Biodegradable vs. Recyclable

Which is a better solution? We all know that packaging waste is a major issue. But what is the most feasible solution? This question is incredibly important as we try to find a balance between consumerism, capitalism and environmentalism.

Today there are fundamentally three choices for consumer packaged goods in terms of end of life handling:

  • Non-recyclable
  • Recyclable
  • Biodegradable

Non-recyclable has very limited choices outside of landfill or incinerator. There is today a new trend of up cycling solutions for non-recyclable waste streams through collection programs, such as TeraCycle’s “The Brigades”. However, these programs are very minimal in terms of their reach and scale when compared to the many billions of used packages discarded every year.

Recycling works for many papers, plastics and metals (identified by symbols and numbers). While an amazing solution – the only catch with recycling is that only the polymer (base material) of the waste stream is viewed as valuable (the shape is viewed as waste). In the end, with an investment of energy (less than what it takes to extract and make virgin materials) the valuable raw materials of the package can be rescued and reused and the polymer stays alive.
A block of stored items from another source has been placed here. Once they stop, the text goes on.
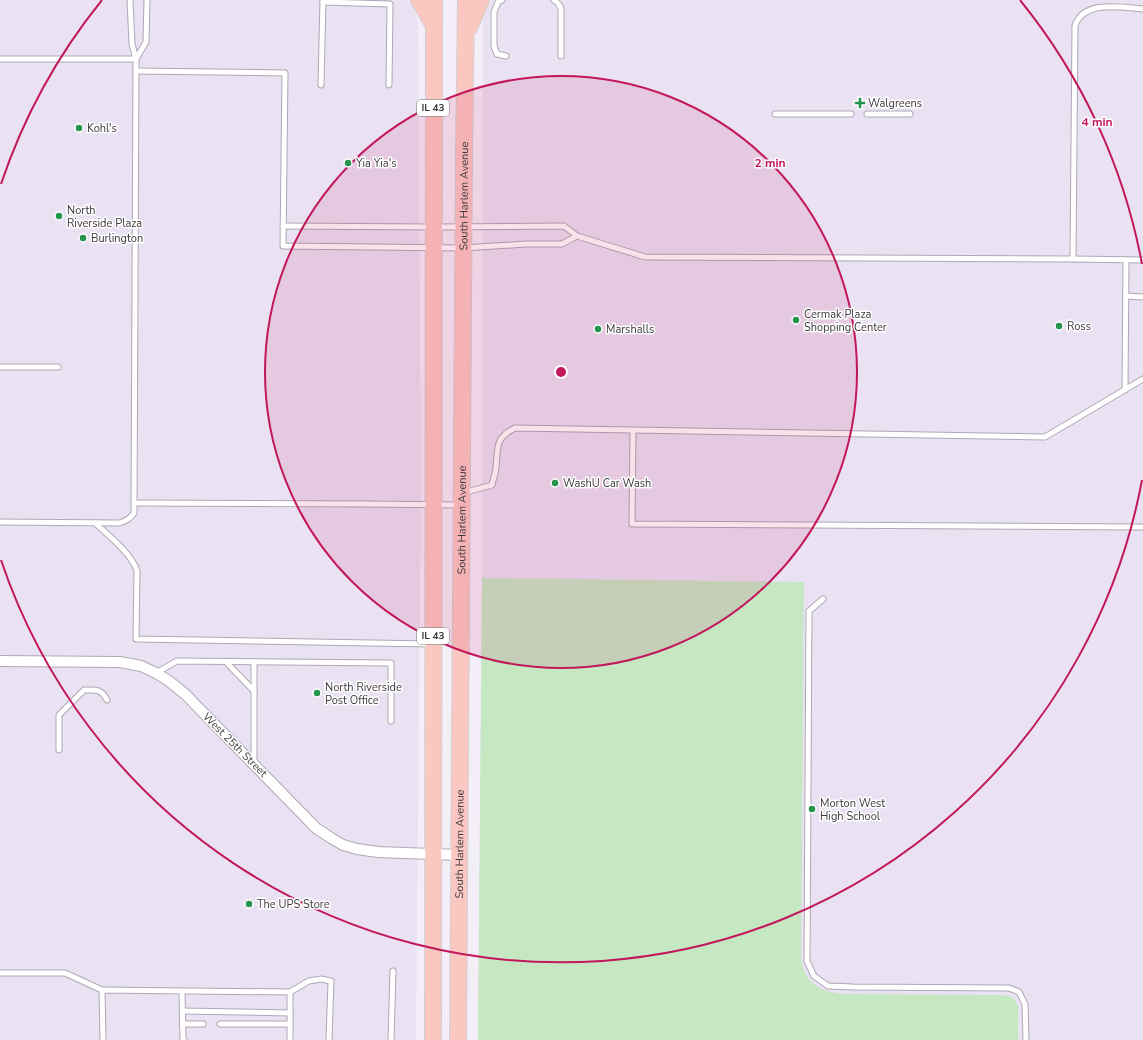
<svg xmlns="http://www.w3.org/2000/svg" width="1143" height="1040" font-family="'Nunito Sans',sans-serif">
  <rect width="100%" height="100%" fill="#f4eef9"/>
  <g fill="#eae2f3">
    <polygon points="0,0 406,0 410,3 414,10 418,21 421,485 416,1040 0,1040"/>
    <polygon points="492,0 1143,0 1143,1040 478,1040 482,578 483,20 485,11"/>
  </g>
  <path fill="#c5e8c3" d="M482,578L804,582L801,958C805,982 817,990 840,994L1002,995L1012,997L1018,1005V1040H478Z"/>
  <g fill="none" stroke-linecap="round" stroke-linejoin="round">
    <defs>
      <g id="service">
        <polyline points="502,0 498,2 494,12 494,46 497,54 506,56"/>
        <path d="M554,0C559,3 561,6 561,11V56"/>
        <polyline points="323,2 390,4 389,85"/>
        <polyline points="0,59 136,59"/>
        <polyline points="136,59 146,42 147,0"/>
        <polyline points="136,71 285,73 283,246 463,248 526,244 562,244 577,236"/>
        <polyline points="321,85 323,0"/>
        <polyline points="775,114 851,114"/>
        <polyline points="867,114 910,114"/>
        <path d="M283,226L433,227L564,226L577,236L645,257L1073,259L1075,26C1083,0 1120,7 1143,9"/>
        <polyline points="1073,259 1143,260"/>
        <polyline points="1126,296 1143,297"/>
        <polyline points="0,367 58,367"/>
        <polyline points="1125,390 1126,260"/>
        <polyline points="633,430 632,524 1143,527"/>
        <path d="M463,493L492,485C493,479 496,473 496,467C498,447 495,438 515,428L1045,437L1143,379"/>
        <polyline points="134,503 368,504 459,505"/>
        <path d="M0,522L119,523C126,521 130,519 134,513L136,59L132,44L130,0"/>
        <path d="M95,523C108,535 132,554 137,571L136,639L431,644"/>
        <polyline points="823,599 809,611 807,961 814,976 828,986 853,987 1009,988 1019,992 1025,1004 1026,1040"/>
        <polyline points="226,662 254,691"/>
        <polyline points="156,673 177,661 391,663 391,721"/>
        <path d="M59,750V715L84,690C95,690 101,688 107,700"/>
        <polyline points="254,763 254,662"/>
        <polyline points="0,973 65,973 102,990"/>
        <polyline points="182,991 183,1040 184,1040"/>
        <polyline points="290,992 309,981 321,979 331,981 329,1040"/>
        <polyline points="182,1011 290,1013"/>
        <polyline points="182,1024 203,1024"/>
        <polyline points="220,1024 290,1024"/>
        <polyline points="103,1040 102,990 290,992 290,1040"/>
        <polyline points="391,1040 393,971"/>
      </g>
      <polyline id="minor" points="0,661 120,662 141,666 156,673 169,681 185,694 316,828 331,838 343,845 357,849 378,852 459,855"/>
      <g id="primary">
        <polyline points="419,0 433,24"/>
        <polyline points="469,28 481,0"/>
        <polyline points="433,1040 434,0"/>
        <path id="s1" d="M458,1040L464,157L466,0"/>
      </g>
    </defs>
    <use href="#service" stroke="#aea8b3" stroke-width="7"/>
    <use href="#minor" stroke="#aea8b3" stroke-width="12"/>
    <use href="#primary" stroke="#d0d0d1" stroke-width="18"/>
    <use href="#service" stroke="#fff" stroke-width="5"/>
    <use href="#minor" stroke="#fff" stroke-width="10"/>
    <use href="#primary" stroke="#fbc8c1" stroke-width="16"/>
  </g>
  <circle cx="561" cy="372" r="296" fill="#c2185b" fill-opacity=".12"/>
  <g fill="none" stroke="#c2185b" stroke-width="2">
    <circle cx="561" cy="372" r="296"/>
    <path d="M1142 480A591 591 0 0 1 1 560M1 184A591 591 0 0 1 102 0M1020 0A591 591 0 0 1 1142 264"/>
  </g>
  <g fill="#24934c" stroke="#fff" stroke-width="1.5">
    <path d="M858 97h4v4h4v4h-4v4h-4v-4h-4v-4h4z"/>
    <circle cx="79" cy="128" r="4"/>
    <circle cx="348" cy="163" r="4"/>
    <circle cx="59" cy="216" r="4"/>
    <circle cx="83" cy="238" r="4"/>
    <circle cx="796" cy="320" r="4"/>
    <circle cx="1059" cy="326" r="4"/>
    <circle cx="598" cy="329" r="4"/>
    <circle cx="555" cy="483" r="4"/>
    <circle cx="317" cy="693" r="4"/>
    <circle cx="812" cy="809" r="4"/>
    <circle cx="249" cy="904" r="4"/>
  </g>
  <g text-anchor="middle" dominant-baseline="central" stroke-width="3" stroke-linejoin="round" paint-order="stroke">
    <g fill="#fff" stroke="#767578" stroke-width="1">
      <rect x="417" y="100" width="32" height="16" rx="3"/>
      <rect x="417" y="628" width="32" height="16" rx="3"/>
    </g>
    <g font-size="10" font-weight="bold" fill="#3c3a3e">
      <text x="433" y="108">IL 43</text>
      <text x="433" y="636">IL 43</text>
    </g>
    <g font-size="11" fill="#3c3a3e" stroke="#fff" text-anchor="start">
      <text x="868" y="103">Walgreens</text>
      <text x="87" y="128">Kohl's</text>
      <text x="356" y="163">Yia Yia's</text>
      <text x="67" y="210">North<tspan x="67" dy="13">Riverside Plaza</tspan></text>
      <text x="91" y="238">Burlington</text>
      <text x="804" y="314">Cermak Plaza<tspan x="804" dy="13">Shopping Center</tspan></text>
      <text x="1067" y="326">Ross</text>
      <text x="606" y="329">Marshalls</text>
      <text x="563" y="483">WashU Car Wash</text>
      <text x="325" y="687">North Riverside<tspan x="325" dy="13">Post Office</tspan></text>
      <text x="820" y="803">Morton West<tspan x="820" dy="13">High School</tspan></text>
      <text x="257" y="904">The UPS Store</text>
    </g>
    <g font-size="11" fill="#3c3a3e" stroke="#fff">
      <text stroke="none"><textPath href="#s1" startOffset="844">South Harlem Avenue</textPath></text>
      <text stroke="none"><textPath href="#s1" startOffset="520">South Harlem Avenue</textPath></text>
      <text transform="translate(235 745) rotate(45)">West 25th Street</text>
      <text stroke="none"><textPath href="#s1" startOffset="196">South Harlem Avenue</textPath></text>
    </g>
  </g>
  <circle cx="561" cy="372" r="6" fill="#c2185b" stroke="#fff" stroke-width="2"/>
  <g font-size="12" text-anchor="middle" font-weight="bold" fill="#c2185b" stroke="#fff" stroke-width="3" stroke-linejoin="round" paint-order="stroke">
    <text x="1097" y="126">4 min</text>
    <text x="770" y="167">2 min</text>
  </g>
</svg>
Biodegradable packaging is the latest step in sustainable packaging design. Typically based on PLA, biodegradable packaging is a set of polymers that are derived from renewable raw materials like starch (e.g., corn, potato, tapioca), cellulose, soy protein and lactic acid, etc., and decompose back into carbon dioxide, water, biomass when discarded in an Industrial Composting system. Experts within the consumer products industry are looking at biodegradable packaging as the ultimate solution to the packaging waste problem, however, many challenges exist before this can become a viable solution for mass marketing products. These include:

  1. PLA is a common material that is based on bio-plastics (just like bio-diesel), according to most estimates there isn’t enough land in the world to grow enough corn (and other suitable crops) to make enough PLA to make it a practical substitute on any large scale.
  2. What do you do with the biodegradable package once you’re done with it? If you live in San Francisco or a handful of other cities in the US you may have a green waste can for industrial composting materials. Unfortunately industrial composting is not very popular in the US, thus making it a very limited solution. Home composting conditions will NOT match the industrial composting temperature capabilities and most bio plastics may remain in their current shape for an estimated 100 years or more.
    • Many people think that putting biodegradable material into the garbage will be better than non-biodegradable materials. But that is not the case. Very little of our “normal” waste including food scrapes break down (by design) in a traditional landfill due to lack of oxygen flow. So your leftover steak will likely be sitting next to your bio fork 75 years from now if we were to dig it up. Gross but true!
  3. Biodegradable and compostable plastics currently cost more than traditional plastics. This price difference deters many companies, but some that seek the biodegradable solutions for marketing purposes may reduce the actual product quality to compensate for the more expensive packaging costs.

What’s the bottom line?

Until industrial composing becomes a common method for managing waste throughout the country, recyclable packaging is the better solution for the environment. This conclusion is especially true when you consider that recycling keeps a substantial portion of the polymer alive so it can be re-used over and over again.